Instructions to follow: Reproduce every row below line for line, keeping each word, number, and mark unchanged.

(Collected data entries)

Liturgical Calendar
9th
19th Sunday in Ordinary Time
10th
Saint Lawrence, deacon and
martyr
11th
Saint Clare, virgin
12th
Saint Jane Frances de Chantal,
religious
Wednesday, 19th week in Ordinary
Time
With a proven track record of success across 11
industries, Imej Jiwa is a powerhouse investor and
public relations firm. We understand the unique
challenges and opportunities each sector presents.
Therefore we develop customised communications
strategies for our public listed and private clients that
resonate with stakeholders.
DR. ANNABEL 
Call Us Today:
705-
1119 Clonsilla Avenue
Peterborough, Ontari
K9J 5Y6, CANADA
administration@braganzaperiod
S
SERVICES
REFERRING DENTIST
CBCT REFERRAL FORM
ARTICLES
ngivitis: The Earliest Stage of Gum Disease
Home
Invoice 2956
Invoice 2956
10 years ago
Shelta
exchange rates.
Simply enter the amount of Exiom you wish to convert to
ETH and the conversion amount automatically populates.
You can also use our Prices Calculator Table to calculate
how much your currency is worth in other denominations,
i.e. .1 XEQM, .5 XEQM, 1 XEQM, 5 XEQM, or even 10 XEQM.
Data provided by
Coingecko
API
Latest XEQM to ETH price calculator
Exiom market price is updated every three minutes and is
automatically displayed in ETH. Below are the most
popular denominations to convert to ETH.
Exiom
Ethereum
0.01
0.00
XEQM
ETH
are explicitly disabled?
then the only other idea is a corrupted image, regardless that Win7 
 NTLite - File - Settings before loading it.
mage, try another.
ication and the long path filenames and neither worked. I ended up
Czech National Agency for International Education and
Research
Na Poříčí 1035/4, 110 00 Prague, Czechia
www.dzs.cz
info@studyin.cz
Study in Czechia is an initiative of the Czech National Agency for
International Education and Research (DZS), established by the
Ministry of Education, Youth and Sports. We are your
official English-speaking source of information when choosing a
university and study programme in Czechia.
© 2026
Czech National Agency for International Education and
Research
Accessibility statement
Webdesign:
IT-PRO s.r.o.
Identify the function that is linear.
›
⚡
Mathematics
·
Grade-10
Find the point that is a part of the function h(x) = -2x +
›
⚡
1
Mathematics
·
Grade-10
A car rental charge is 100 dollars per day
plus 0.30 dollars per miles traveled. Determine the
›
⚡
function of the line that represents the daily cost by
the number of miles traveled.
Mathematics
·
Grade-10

Solution to this task:
Liturgical Calendar
9th
19th Sunday in Ordinary Time
10th
Saint Lawrence, deacon and
martyr
11th
Saint Clare, virgin
12th
Saint Jane Frances de Chantal,
religious
Wednesday, 19th week in Ordinary
Time
With a proven track record of success across 11
industries, Imej Jiwa is a powerhouse investor and
public relations firm. We understand the unique
challenges and opportunities each sector presents.
Therefore we develop customised communications
strategies for our public listed and private clients that
resonate with stakeholders.
DR. ANNABEL 
Call Us Today:
705-
1119 Clonsilla Avenue
Peterborough, Ontari
K9J 5Y6, CANADA
administration@braganzaperiod
S
SERVICES
REFERRING DENTIST
CBCT REFERRAL FORM
ARTICLES
ngivitis: The Earliest Stage of Gum Disease
Home
Invoice 2956
Invoice 2956
10 years ago
Shelta
exchange rates.
Simply enter the amount of Exiom you wish to convert to
ETH and the conversion amount automatically populates.
You can also use our Prices Calculator Table to calculate
how much your currency is worth in other denominations,
i.e. .1 XEQM, .5 XEQM, 1 XEQM, 5 XEQM, or even 10 XEQM.
Data provided by
Coingecko
API
Latest XEQM to ETH price calculator
Exiom market price is updated every three minutes and is
automatically displayed in ETH. Below are the most
popular denominations to convert to ETH.
Exiom
Ethereum
0.01
0.00
XEQM
ETH
are explicitly disabled?
then the only other idea is a corrupted image, regardless that Win7 
 NTLite - File - Settings before loading it.
mage, try another.
ication and the long path filenames and neither worked. I ended up
Czech National Agency for International Education and
Research
Na Poříčí 1035/4, 110 00 Prague, Czechia
www.dzs.cz
info@studyin.cz
Study in Czechia is an initiative of the Czech National Agency for
International Education and Research (DZS), established by the
Ministry of Education, Youth and Sports. We are your
official English-speaking source of information when choosing a
university and study programme in Czechia.
© 2026
Czech National Agency for International Education and
Research
Accessibility statement
Webdesign:
IT-PRO s.r.o.
Identify the function that is linear.
›
⚡
Mathematics
·
Grade-10
Find the point that is a part of the function h(x) = -2x +
›
⚡
1
Mathematics
·
Grade-10
A car rental charge is 100 dollars per day
plus 0.30 dollars per miles traveled. Determine the
›
⚡
function of the line that represents the daily cost by
the number of miles traveled.
Mathematics
·
Grade-10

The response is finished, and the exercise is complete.